With every request, we can also provide optional metadata called headers. Most HTTP clients configure default headers for us but there are a few important ones:

Referer and Origin headers indicate the relative origin of the requests.
Usually Origin is the website's domain name and Referer is the previous page.
Accept and Accept- prefixed headers indicate what sort of response the client accepts.
Generally, this should match common values used in web browsers
User-Agent and Sc- prefixed headers indicate who's making the request. This should always be set to the values of a common web browser.
X- prefixed headers are non-standard and important to replicate in web scrapers as they can contain authorization tokens (like X-CSRF) or other required details.

Note that generally, we want to replicate the headers and their order in the way a web browser is sending to avoid being blocked. See the devtools section for more.

Response Status Codes

Once we send out our requests we will either receive a success/fail response or a timeout error will be raised (the server can simply ignore us).

Each response has a unique status code that signifies failure, success or alternative action request:

200 range responses generally mean success!
Note that 200 can be a lie when scraping websites under anti-scraping protection services.

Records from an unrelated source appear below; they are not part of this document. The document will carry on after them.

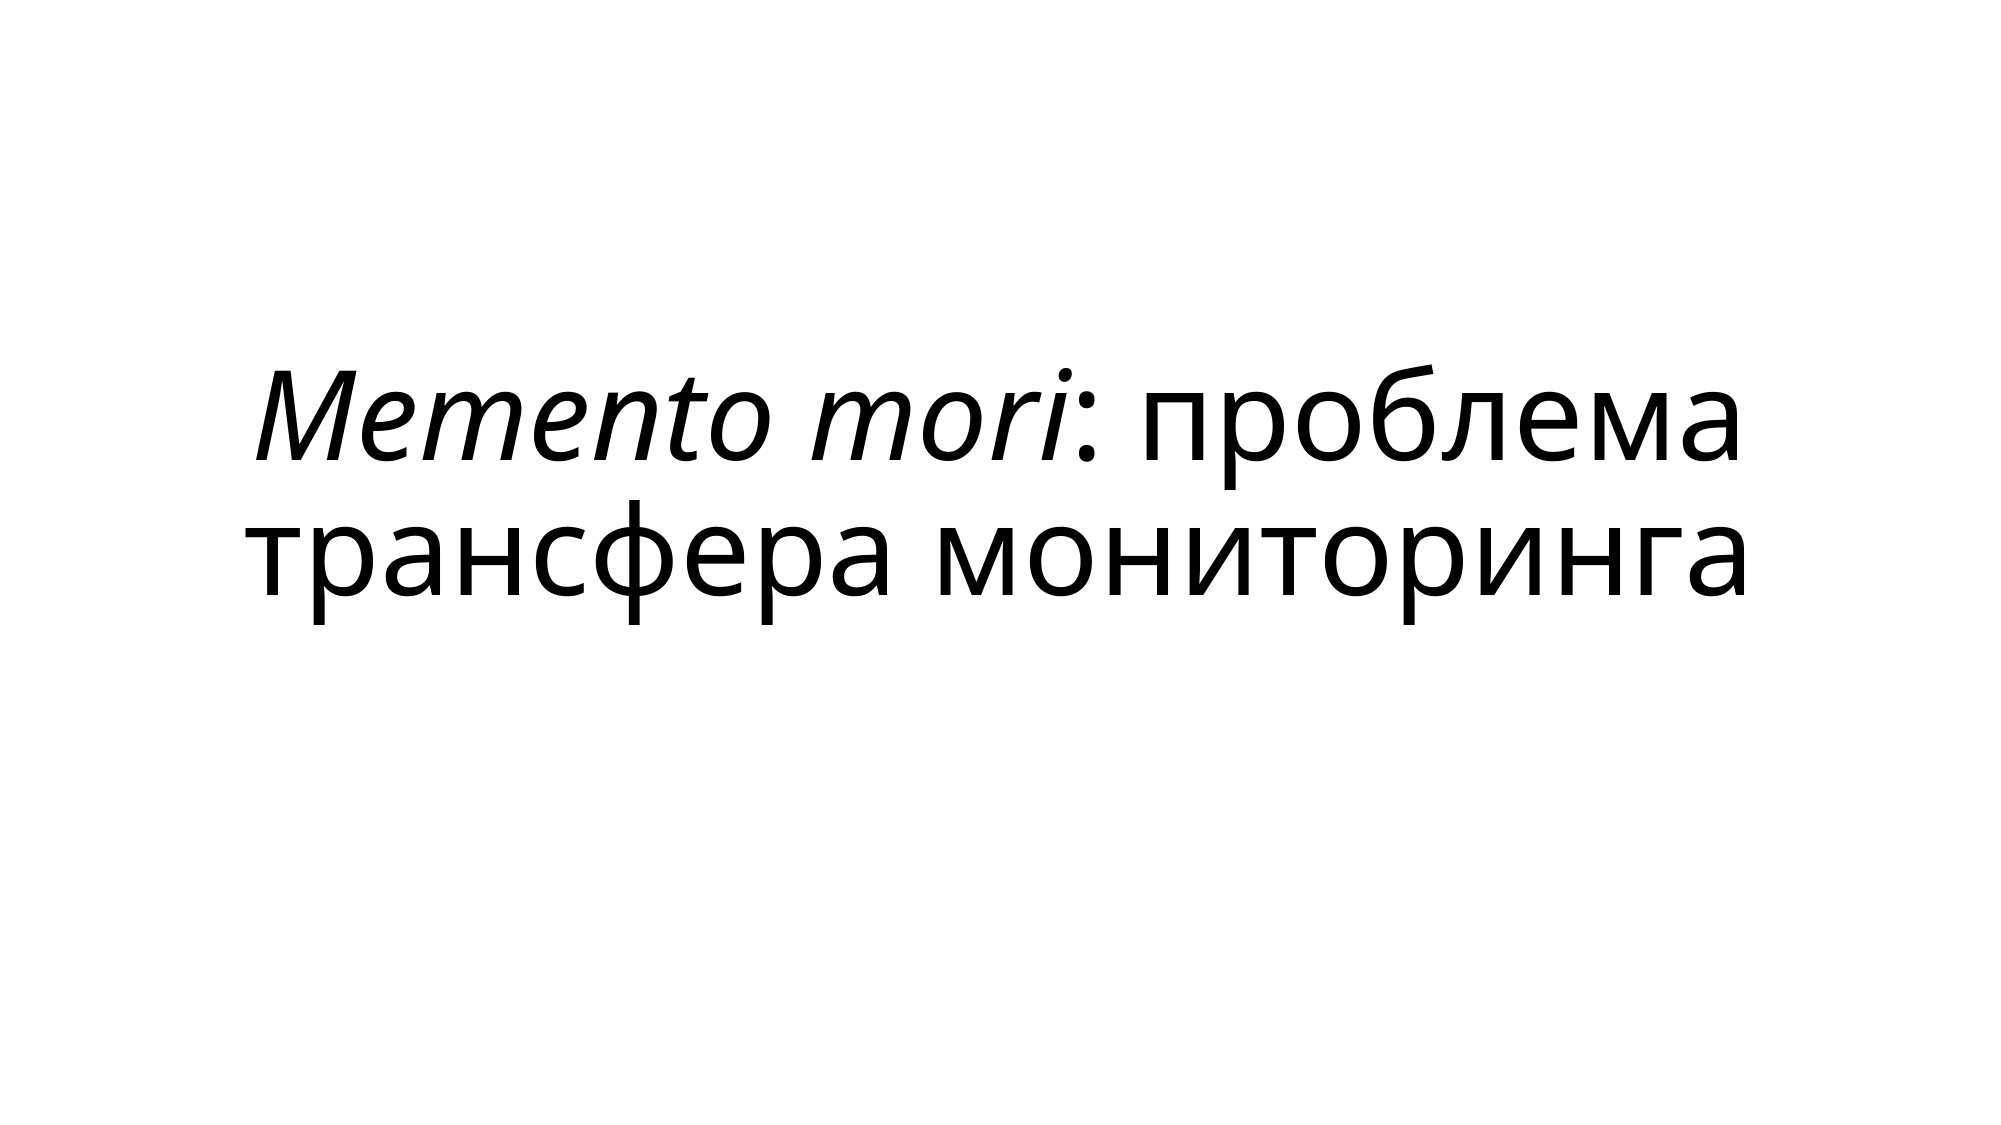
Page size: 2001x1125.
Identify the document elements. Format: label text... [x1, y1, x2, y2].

title Memento mori: проблема трансфера мониторинга [137, 453, 1863, 672]
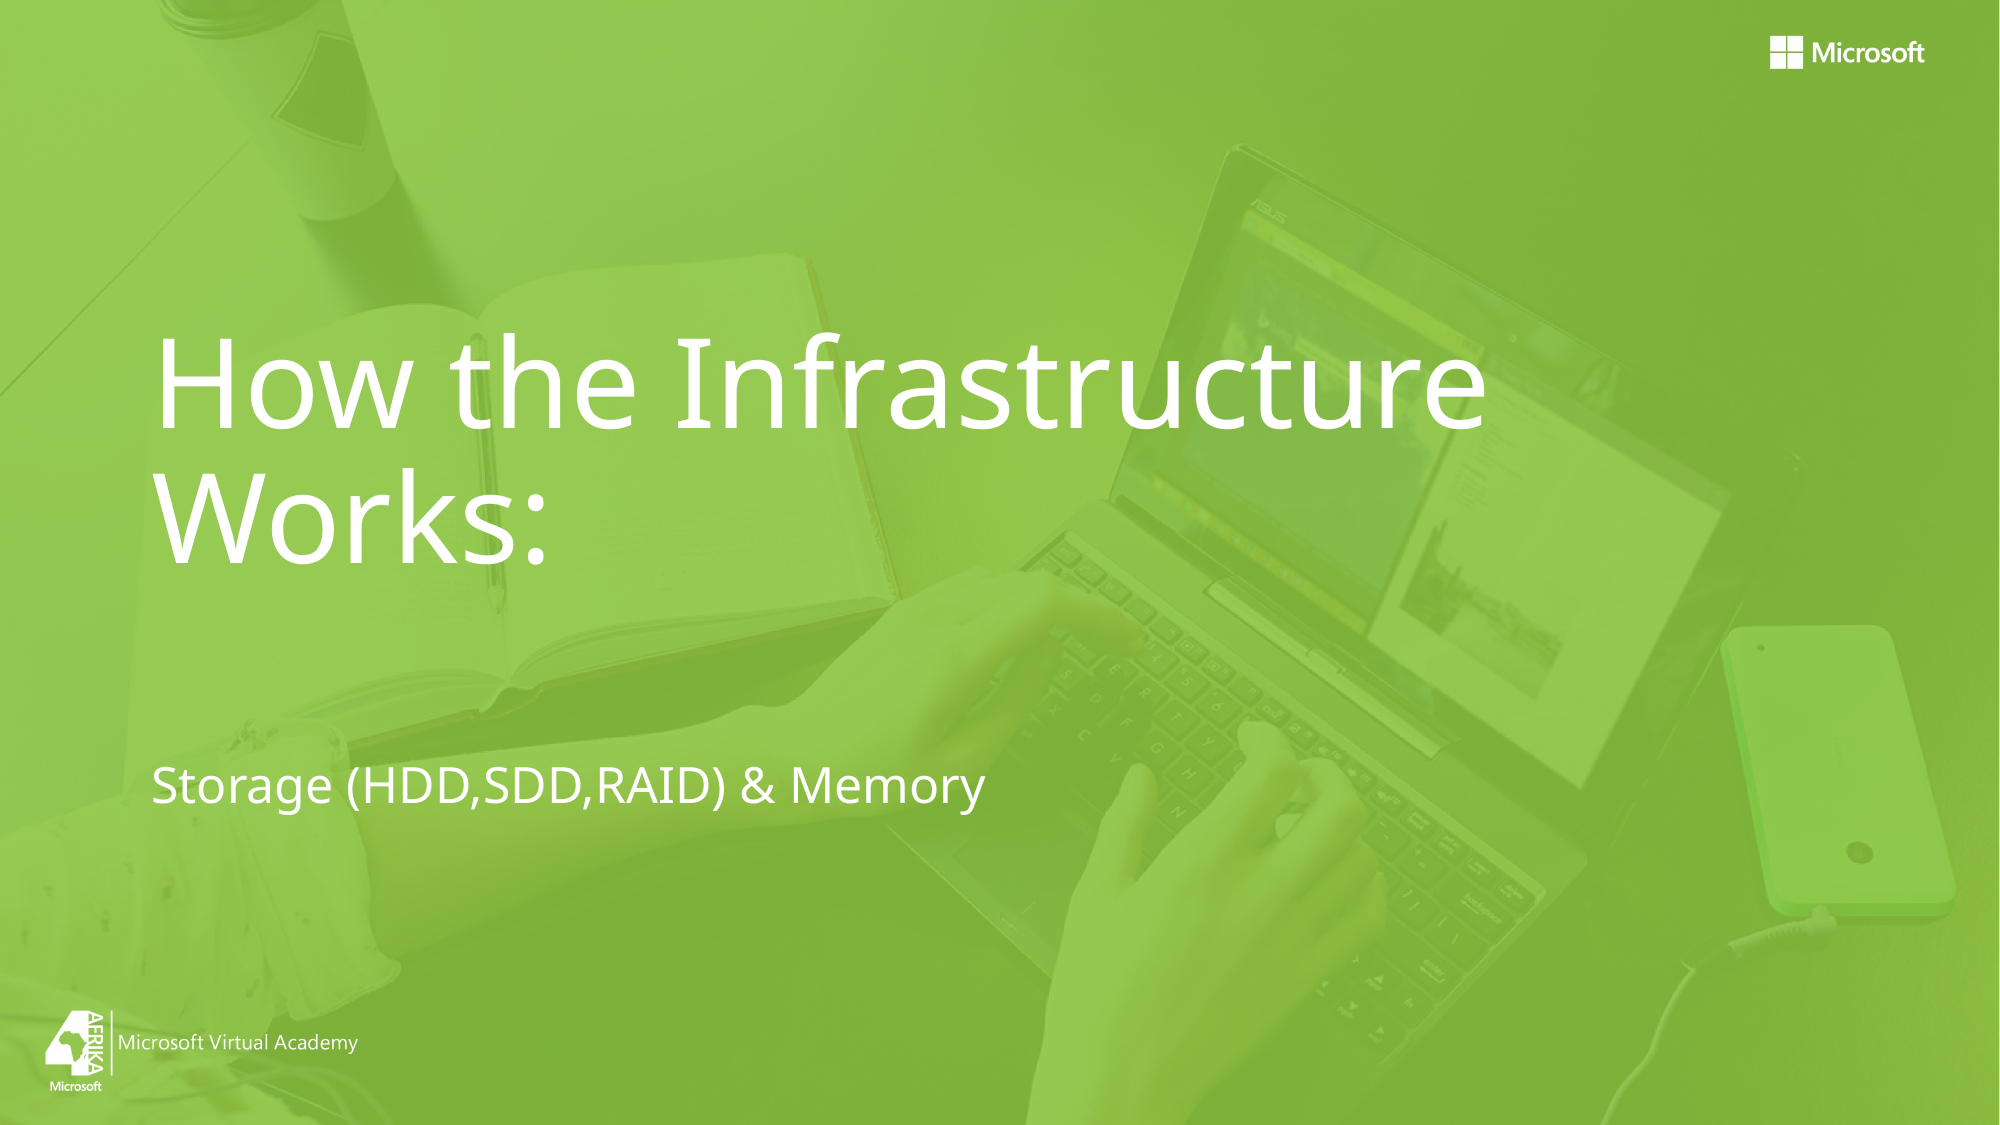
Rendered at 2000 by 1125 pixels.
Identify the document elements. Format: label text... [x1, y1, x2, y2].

list Storage (HDD,SDD,RAID) & Memory [136, 752, 1861, 999]
picture [0, 0, 2000, 1125]
title How the Infrastructure Works: [136, 280, 1861, 749]
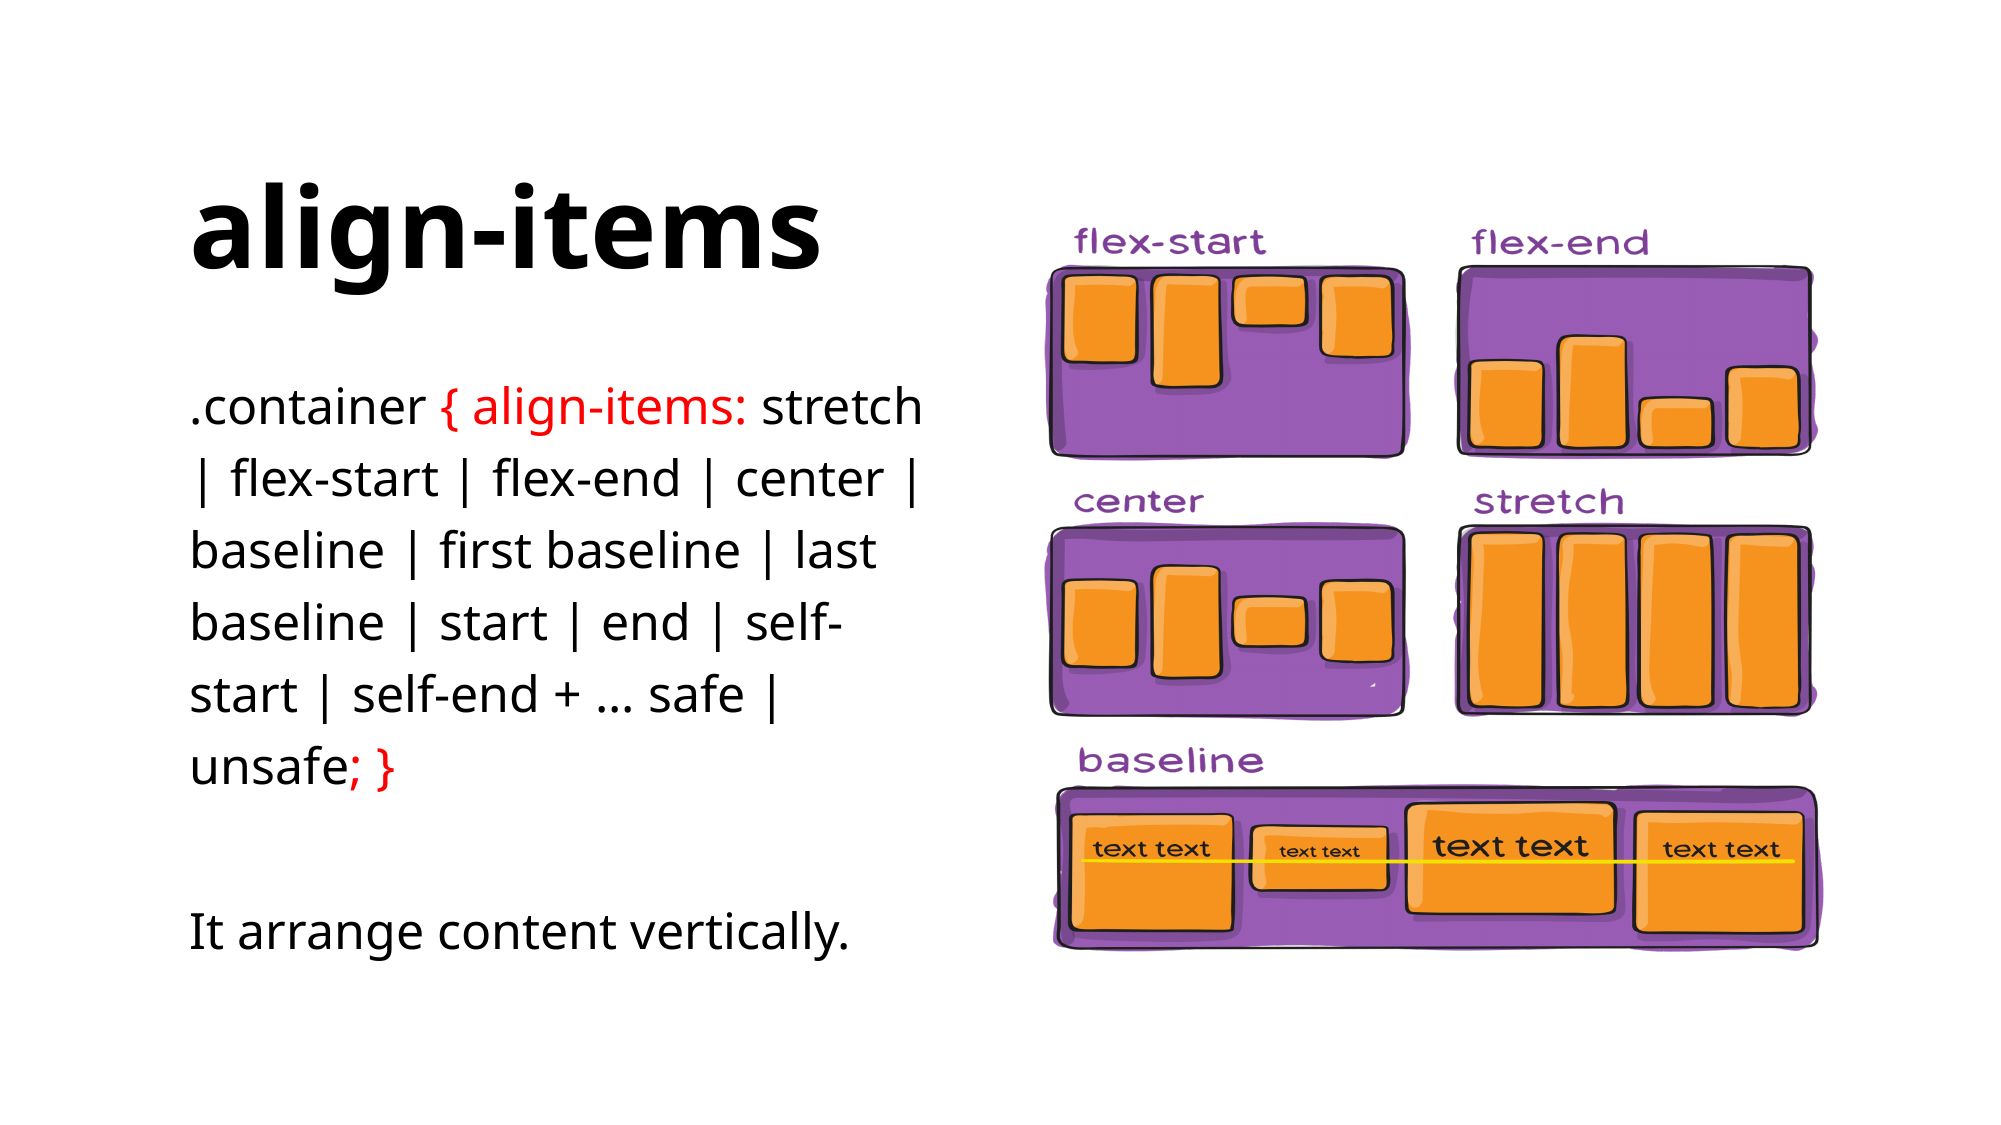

Often the code is 200 but the HTML body indicates that the client is being blocked and holds no real content.
300 range responses mean redirection.
This means the page location has changed. Most HTTP clients follow redirects automatically.
400 range responses mean blocking or invalid request.
This could mean the web server is blocking the scraper or there's simply an error in scrapers request logic like a missing header, cookies or a bad URL.
500 range response mean blocking or server outage.
Generally 500 means server is can't complete the request either because of internal technical difficulties or because it can't understand the request or the client is being blocked.

Response Headers

Just like request headers, response headers contain metadata about the response. Here are some of the most commonly encountered response headers in web scraping:

Content-Type specifies what sort of response we've received. Usually this is text/html for html documents or application/json for json.
Set-Cookie header requests the client to save some cookies. Many HTTP clients like Python's httpx.Client() will save/send/manage cookies automatically.
Location header indicates redirect location when for 30x response status codes
X- prefixed headers are non-standard and can contain important details based on website.